The FCA recently published guidance reiterating a long-standing mandate of the regulator: the onus is on FCA-regulated organisations to monitor employee behaviour for bad actors. Therefore, even if conduct isn’t tied to a specific rule, poor behaviour that results in someone getting harmed will see the FCA take action.
For firms doing business in the United Kingdom, it’s time to ask whether you are sufficiently prepared for the restatement of this mandate. Essentially, the FCA is putting those firms on notice that certain activities that pertain to conduct—including communications across social networks—will now be under greater scrutiny.
In conjunction with the Senior Managers and Certification Regime (“SMCR”), which makes senior management accountable, the FCA’s restatement puts further responsibility on leadership to ensure their employees are acting in a way that is consistent with their policies.
To proactively manage this risk, forward-looking programmes should review their compliance and supervision policies and procedures to ensure that they account for the FCA’s guidance, and that the four pillars of a robust compliance programme are fit-for-purpose.
Anyone involved in a client engagement programme (marketing, compliance, sales) can utilise the questions below to assess the readiness of their existing programme.
- Have you outlined acceptable behaviour as it relates to electronic communications?

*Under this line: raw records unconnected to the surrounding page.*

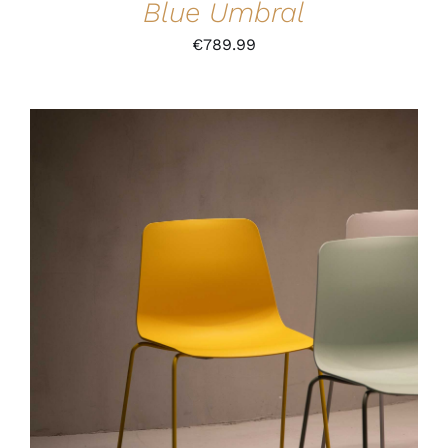
Blue Umbral
€
789.99
IN DEN WARENKORB
/
DETAILS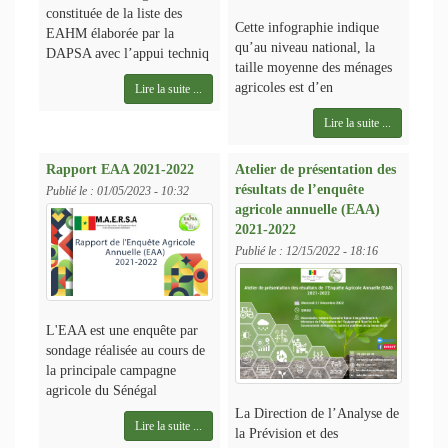
constituée de la liste des
Cette infographie indique
EAHM élaborée par la
qu’au niveau national, la
DAPSA avec l’appui techniq
taille moyenne des ménages
agricoles est d’en
Lire la suite ...
Lire la suite ...
Rapport EAA 2021-2022
Atelier de présentation des
résultats de l’enquête
Publié le :
01/05/2023 - 10:32
agricole annuelle (EAA)
2021-2022
Publié le :
12/15/2022 - 18:16
L'EAA est une enquête par
sondage réalisée au cours de
la principale campagne
agricole du Sénégal
La Direction de l’Analyse de
Lire la suite ...
la Prévision et des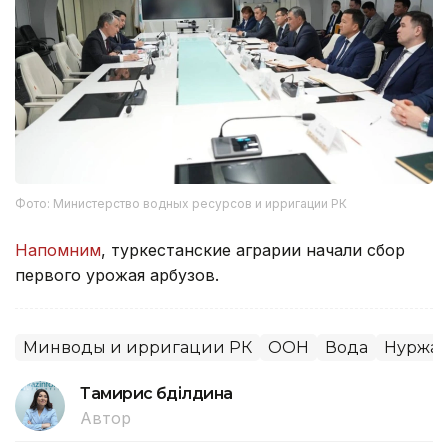
Фото: Министерство водных ресурсов и ирригации РК
Напомним
, туркестанские аграрии начали сбор
первого урожая арбузов.
Минводы и ирригации РК
ООН
Вода
Нуржан
Тамирис Әбділдина
Автор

- Have you defined which channels (SMS, social media, instant messaging) are permitted, and by whom?
- Do you have a procedure in place to periodically review and update your policies as needed?
- Is your senior leadership involved in the sign-off of those policies?
- Do you have controls in place to ensure you’re distributing only fair and balanced (not misleading) content?
- Do you have a way to monitor for recommendations that may not be appropriate for either content or audience?
- Have you held training sessions with your employees on policies, including recording attendance?
- Have you assessed your pre-approval and post-approval breakdown of financial promotions to ensure appropriateness for your business model?
- Do you have lexicons in place that block or flag problematic content?
- Are there people in the approval workflow with the requisite training and/or experience?
- Does your Senior Management have sufficient insight into your electronic communication regime, including social media or text messaging, to satisfy their Duty of Responsibility under SMCR?
- Are you capturing all of your social media posts, profiles, and audit trails for each step during the approval workflow?
- Are they being stored in a way that is consistent with the applicable regulations (e.g. durable media for MiFID-related communications)?
- Do you have a way to reliably and quickly retrieve these records in the event that you need them?
While these are not the only questions that a Senior Manager should ask, they can lay the groundwork for an internal dialogue that reassesses your response preparedness. All firms should strive to understand the implications of this restatement, and enforce effective policies and procedures as part of their ongoing oversight.